The average particle diameter of the silver particles 2 is preferably in the range of 10 to 500 μm. When the average particle size is larger than 100 μm, coarse fine silver particles 3 may be excessively fixed to the surface of the substrate 1. Moreover, there exists a possibility that the fixed amount of silver may become too small that it is less than 10 micrometers.
When the silver fine particles 2 having such an average particle size are shot peened, the average particle size of the fine silver particles 3 is usually about 0.5 to 5 μm.

As described above, the fixed amount of the fine silver particles 3 is preferably 50 to 3000 ng / cm ² . When the fixing amount is 50 ng / cm ² or more, the antibacterial performance, particularly the antifungal performance, particularly the anti-tinea fungus performance is improved. Further, when the fixing amount is 3000 ng / cm ² or less, the color tone of the surface of the antibacterial member does not change to a metallic tone, and the color tone of the base material 1 itself is maintained.

  When attaching a part of the antibacterial particles to the surface of the substrate by rubbing the surface of the substrate with an antibacterial material such as silver particles using a wire brush or the like, the average particle of the antibacterial material such as silver particles to be used The diameter is preferably 0.05 to 2 mm. Moreover, when rubbing a brush having a wire made of an antibacterial material such as a silver wire on the surface of the substrate and fixing a part of the antibacterial material of the wire to the surface of the substrate, the wire diameter is preferably 0.5 to 5 mm. It is.

[Resin coating film]
As the resin of the resin coating film formed on the antibacterial material adhesion surface of the base material, those having excellent friction resistance, chemical resistance, antifouling property, etc. are preferable.
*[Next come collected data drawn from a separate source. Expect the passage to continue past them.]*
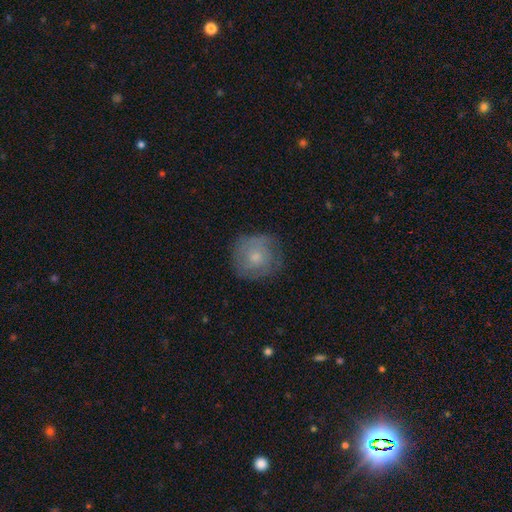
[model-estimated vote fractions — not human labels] smooth-or-featured: featured or disk: 47% | smooth: 45% | star or artifact: 8%
  merging: none: 74% | minor disturbance: 18% | major disturbance: 6% | merger: 1%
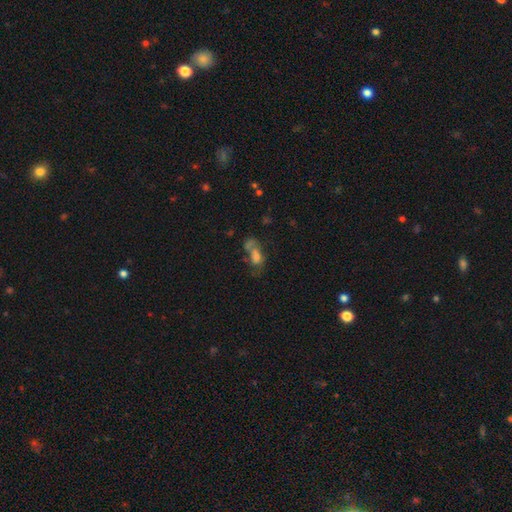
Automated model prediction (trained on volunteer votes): Smooth or featured?
  - smooth: 45% *
  - featured or disk: 31%
  - star or artifact: 24%
Merging?
  - merger: 35% *
  - none: 30%
  - major disturbance: 20%
  - minor disturbance: 14%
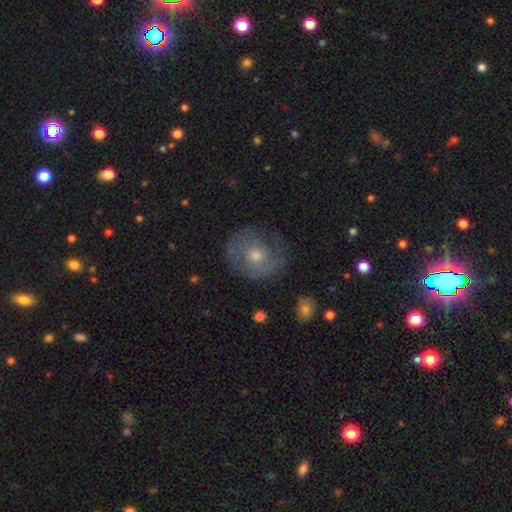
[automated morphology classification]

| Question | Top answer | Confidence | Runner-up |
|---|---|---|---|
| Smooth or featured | featured or disk | 65% | smooth (26%) |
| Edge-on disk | no | 97% | yes (3%) |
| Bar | no | 78% | weak (19%) |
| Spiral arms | yes | 79% | no (21%) |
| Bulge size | moderate | 60% | small (32%) |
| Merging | none | 74% | minor disturbance (16%) |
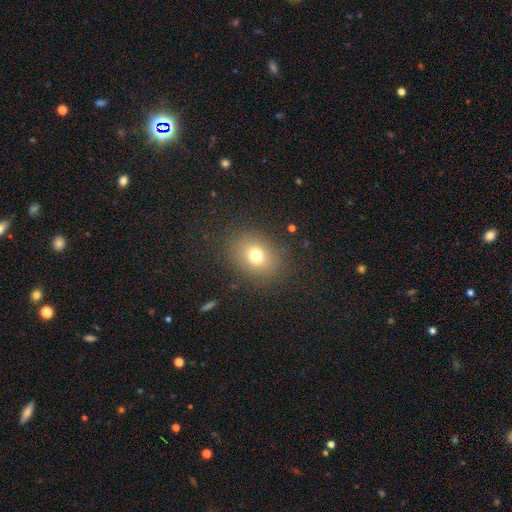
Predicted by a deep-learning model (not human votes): Smooth or featured? smooth (73%)
How rounded? round (55%)
Merging? none (85%)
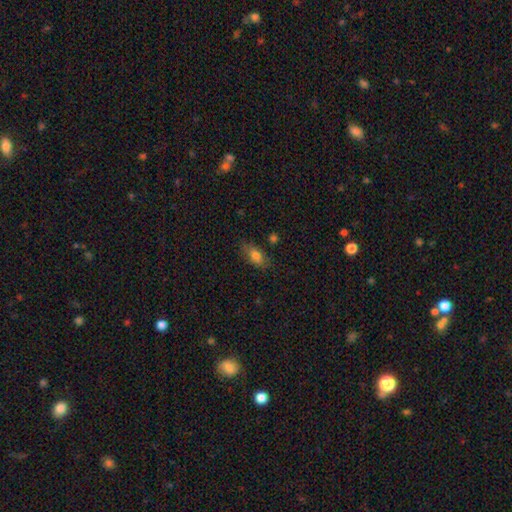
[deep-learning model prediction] smooth 79%, featured or disk 12%, star or artifact 9%. Down the decision tree: how rounded — in between (85%); merging — none (75%).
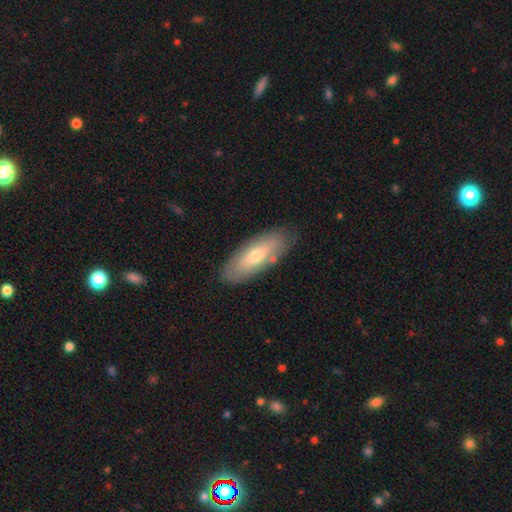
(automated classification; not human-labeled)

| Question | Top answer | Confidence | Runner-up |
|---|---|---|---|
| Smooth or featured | smooth | 56% | featured or disk (38%) |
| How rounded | in between | 76% | cigar-shaped (22%) |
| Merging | none | 81% | minor disturbance (13%) |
For example, fluorine resin, silane resin, fluorine-silane system Resin or the like can be used.

  Examples of the fluorine-based resin include polyvinyl fluoride, polyvinylidene fluoride, polychloroethylene trifluoride, polytetrafluoroethylene, polytetrafluoroethylene-hexafluoropropylene copolymer, ethylene-polytetrafluoroethylene copolymer, ethylene-polytrichloride. Examples thereof include a fluorinated ethylene copolymer, a tetrafluoroethylene-perfluoroalkyl vinyl ether copolymer, a perfluorocyclopolymer, a vinyl ether-fluoroolefin copolymer, and a vinyl ester-fluoroolefin copolymer.

  The silane-based resin includes colloidal silica such as alkoxysilane, a hydroxyl group-containing organic polymer, a colloidal silica-based composite polymer based on a three-component system of a silane coupling agent, an alkyl silicate, and an alkyl silicate system based on a two-component system of a hydroxyl group-containing organic polymer. A composite polymer etc. can be mentioned.

  As the fluorine-silane resin, a composite material of the fluorine resin and the silane resin can be used.

  Resin coatings using these resins can be formed, for example, by applying a resin solution to the antibacterial material adhesion surface of the base material and then curing the resin according to the curing method of the resin. In order to form the resin coating to the extent that the antibacterial property of the antibacterial material adhesion surface of the base material remains, after applying the resin liquid to the antibacterial material adhesion surface of the base material, wipe it off with cloth, cloth, paper, etc. It is preferable to make the coating thin and then cure.

  The resin coating film is preferably formed so that the antibacterial activity value according to the antibacterial test method of JIS Z 2801 is 50% or more of the antibacterial activity value of the antibacterial member before forming the resin coating film (hereinafter referred to as “antibacterial activity value”). The ratio (%) of the antibacterial activity value of the antibacterial member after forming the resin coating film to the antibacterial activity value of the antibacterial member before forming the resin coating film may be referred to as “antibacterial activity retention rate”.

  Here, the antibacterial activity value can be determined by the following antibacterial test method.

<Antimicrobial test method>
After wiping the surface of the test piece with ethanol, place a prescribed amount of a test bacterial staphylococcus aureus solution prepared at 2.5 × 10 ⁵ cells / ml to 10 × 10 ⁵ cells / ml, After coating, the cells were cultured at a temperature of 35 ± 1 ° C. and a relative humidity of 90% or more for 24 ± 1 hours. Thereafter, the bacterial solution is washed out and the viable cell count is determined by the agar plate medium method.
The antibacterial activity value is calculated by the following formula.
Antibacterial activity value = log (number of viable bacteria of non-antibacterial member after culture / number of viable bacteria of antibacterial member after culture)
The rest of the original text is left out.